The making of 3D Google Earth map: clouds, typhoons, can’t stop Hong Kong firm
Mapping and survey firm Dimap overcomes weather challenges to deliver 200,000 helicopter-mounted images
Clouds, tall buildings and the risk of typhoons were among the challenges for a Hong Kong company charged with taking the images behind the first 3D Google Earth map of an Asian city.
Mapping and survey firm Dimap followed strict flying regulations to use five Hasselblad cameras mounted on a helicopter to take 16 pictures of each building to create 3D images so realistic Google claims it is like flying through the city.
The company is equipped with technology to adjust images for any tilt of the helicopter, but project faced issues such as the weather and the risk of typhoons in September and October.
“ICC was one of our challenges because it is very tall and there was a limit to how high we could fly because the cloud level was really low, so we had to had to re-fly that a few times,” said Cindy Law, who works in marketing and production support for Dimap.
After 40 hours of flying time last September and October, Dimap staff spent two months cleaning up the images to remove cloud shadows and haze before delivering 200,000 pictures to Google. The search giant released the 3D map of Hong Kong’s urban areas in mid-October.

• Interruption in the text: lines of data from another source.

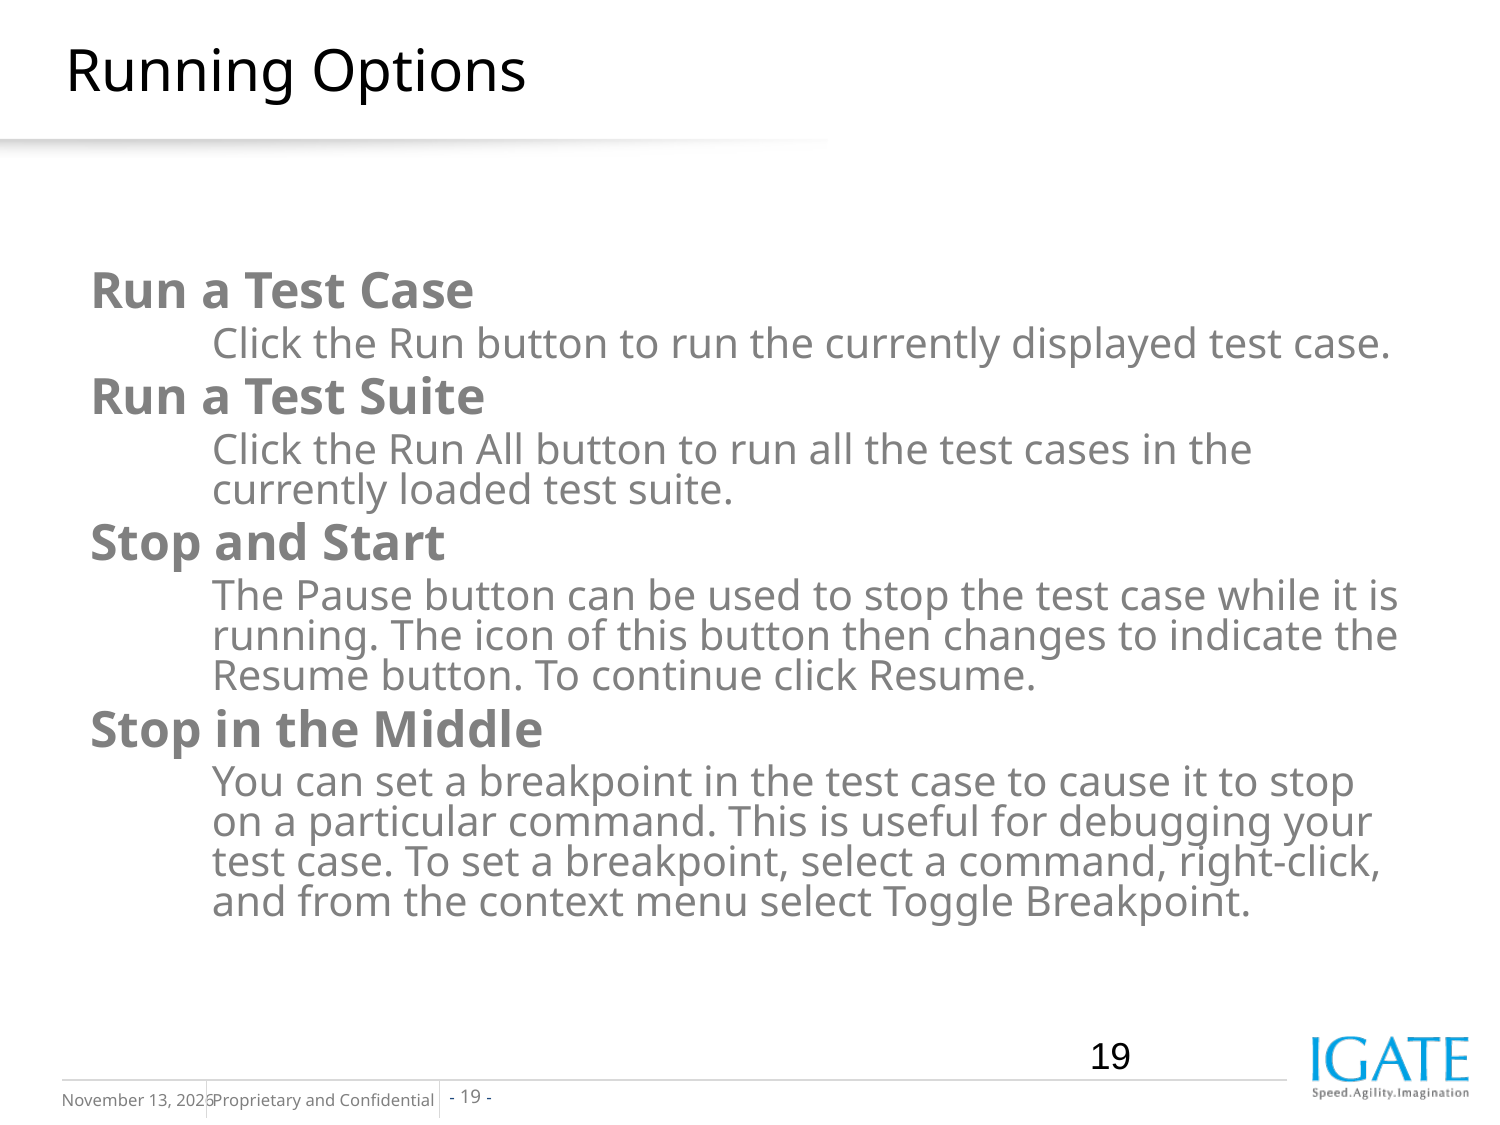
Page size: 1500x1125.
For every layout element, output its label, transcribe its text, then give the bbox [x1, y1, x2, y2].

picture [0, 112, 919, 174]
slide_number 19 [1074, 1024, 1425, 1103]
title Running Options [50, 3, 1400, 134]
list Run a Test Case Click the Run button to run the currently displayed test case. Run a Test Suite Click the Run All button to run all the test cases in the currently loaded test suite. Stop and Start The Pause button can be used to stop the test case while it is running. The icon of this button then changes to indicate the Resume button. To continue click Resume. Stop in the Middle You can set a breakpoint in the test case to cause it to stop on a particular command. This is useful for debugging your test case. To set a breakpoint, select a command, right-click, and from the context menu select Toggle Breakpoint. [75, 262, 1425, 1005]
picture [1304, 1028, 1475, 1105]
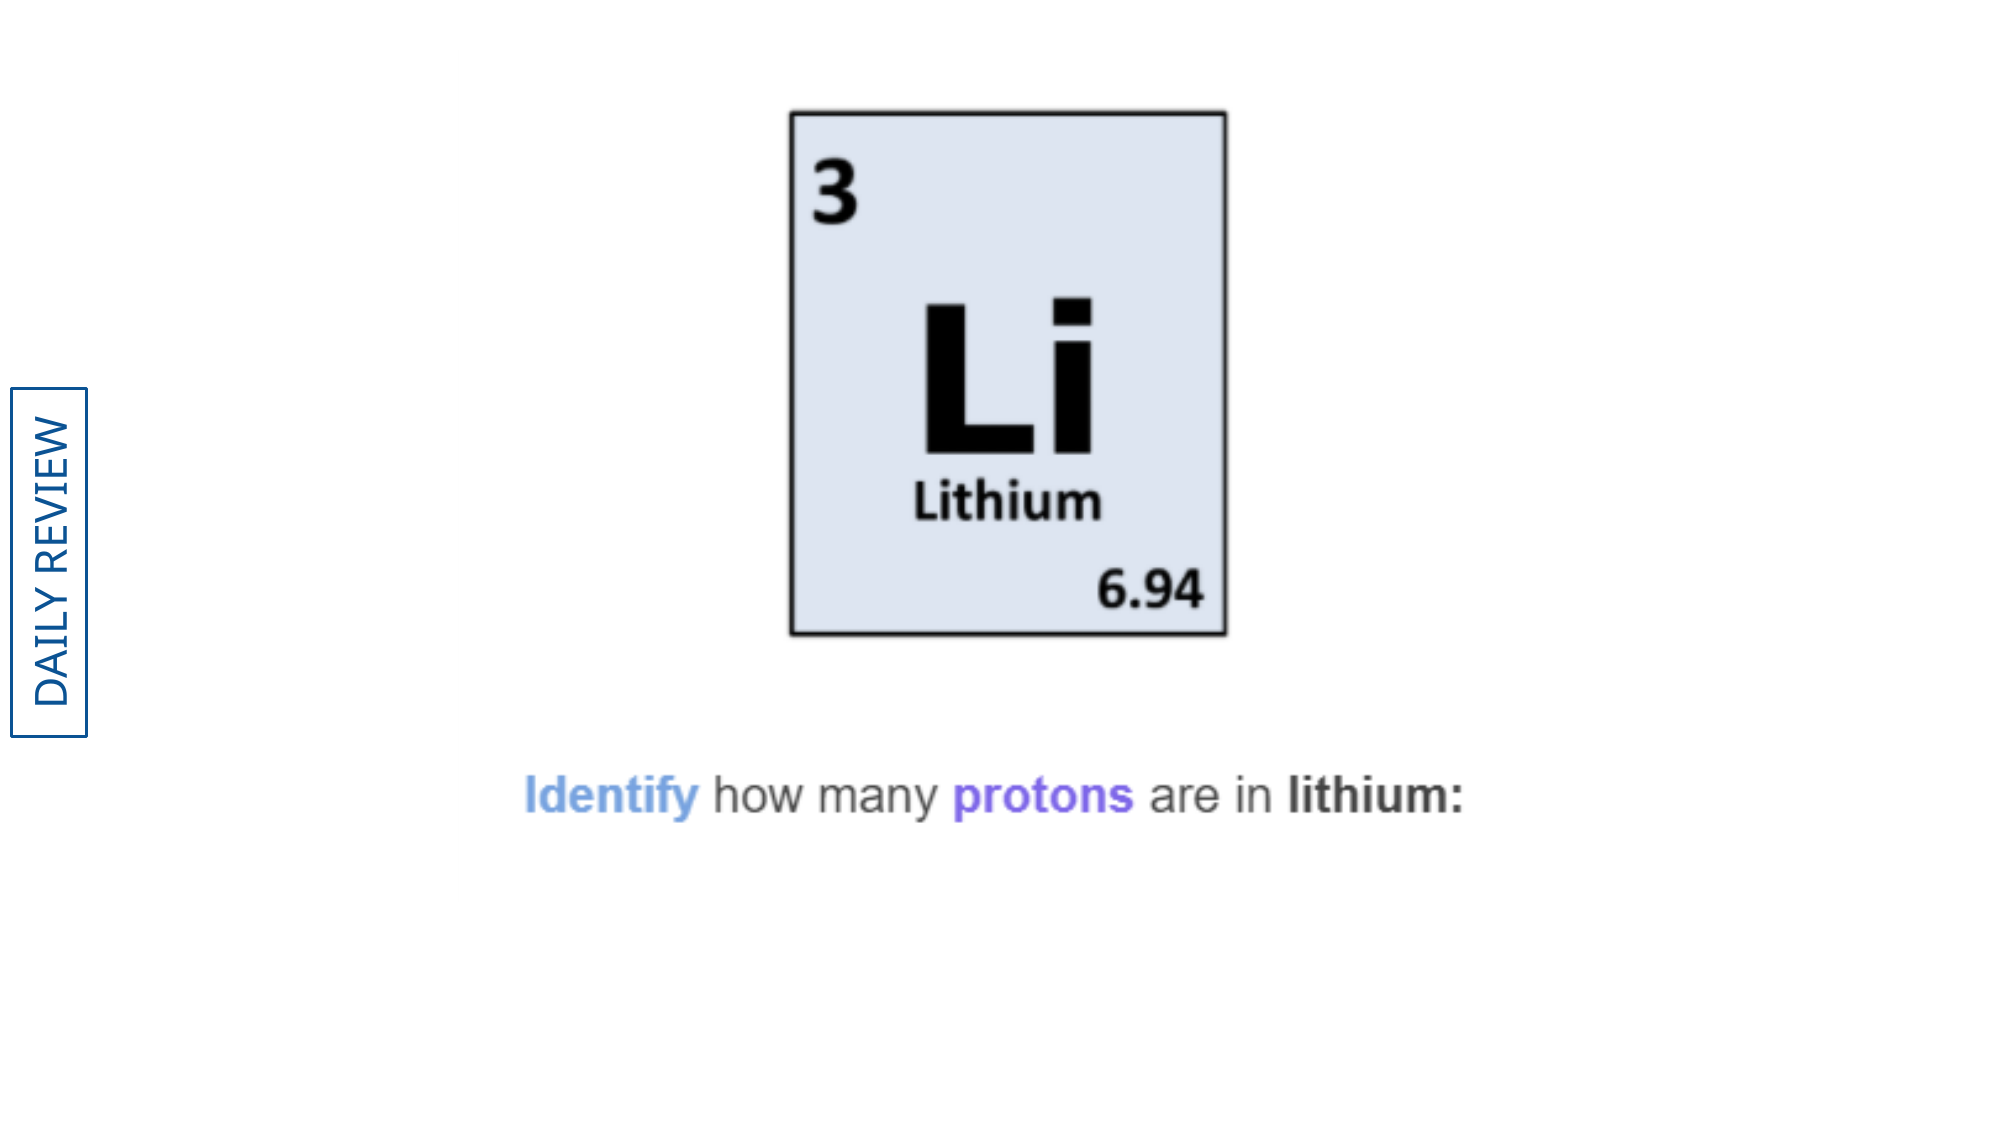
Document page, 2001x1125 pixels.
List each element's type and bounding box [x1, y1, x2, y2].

picture [457, 50, 1543, 902]
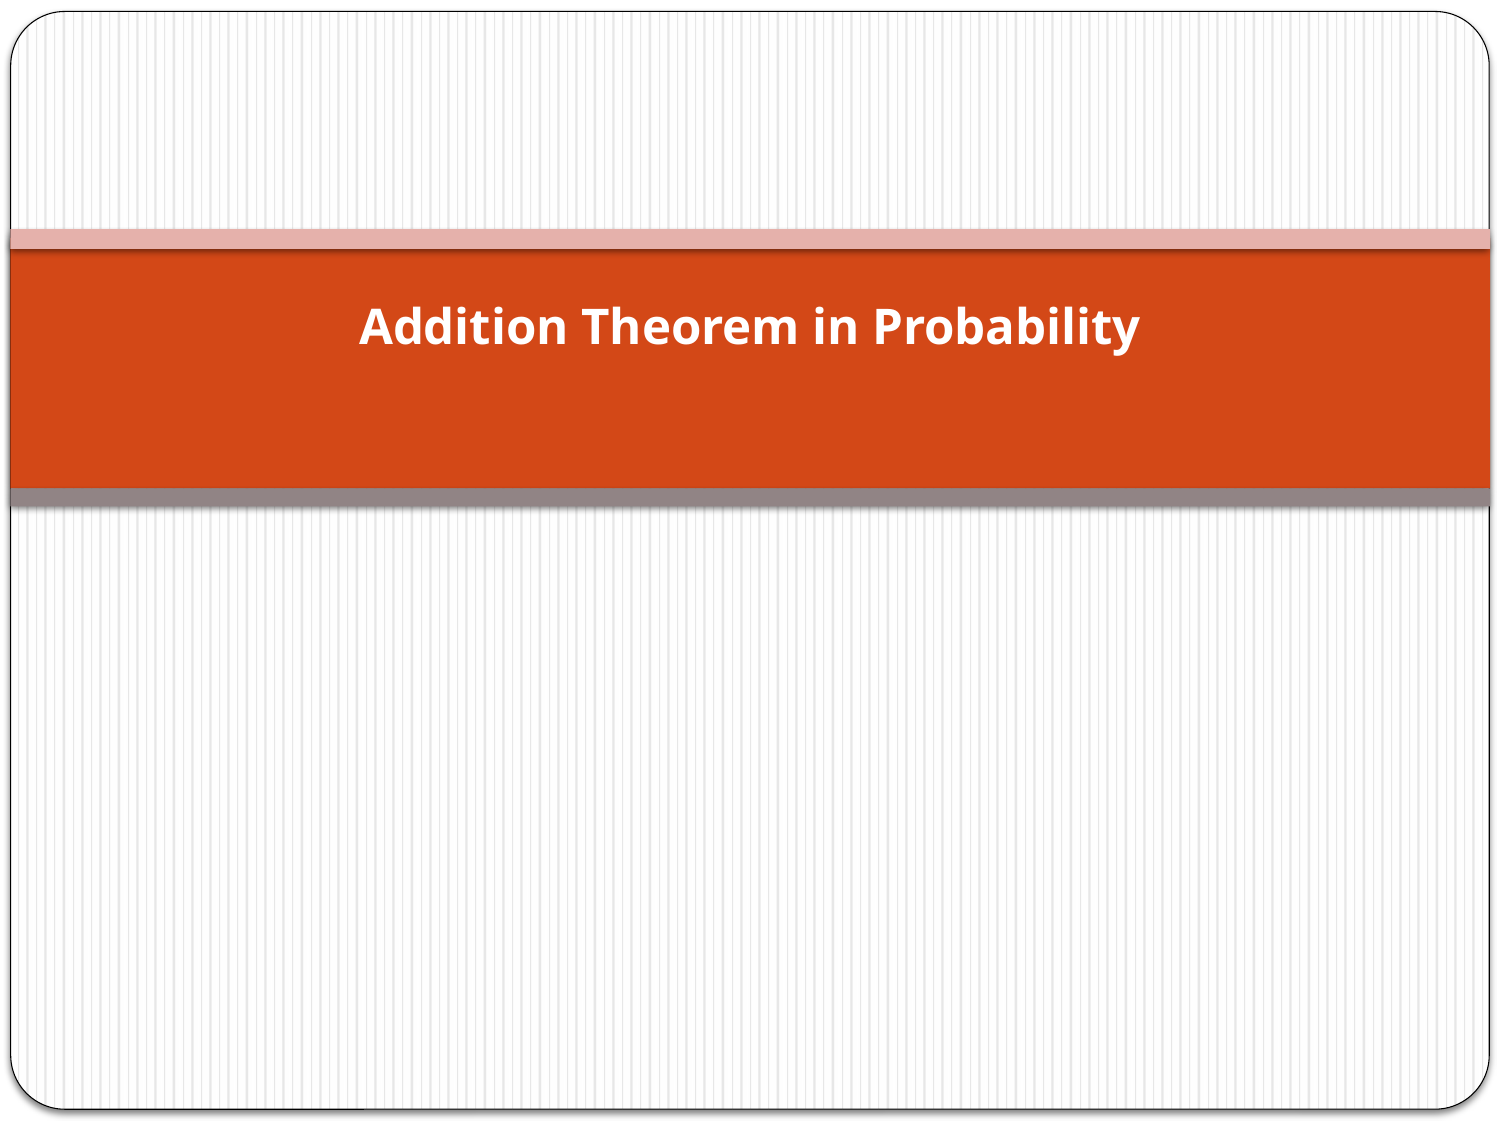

“Hong Kong’s skyline is one of the most dramatic in the world,” said Google Hong Kong managing director Dominic Allon in a blog post.
Hong Kong University of Science and Technology computer science professor Long Quan, who is developing 3D maps of locations using drone footage shot by members of the public, said the technology still has a ways to go in terms of cost and accessibility.
“In the future everything is going to be 3D, but we are not yet there,” Long said.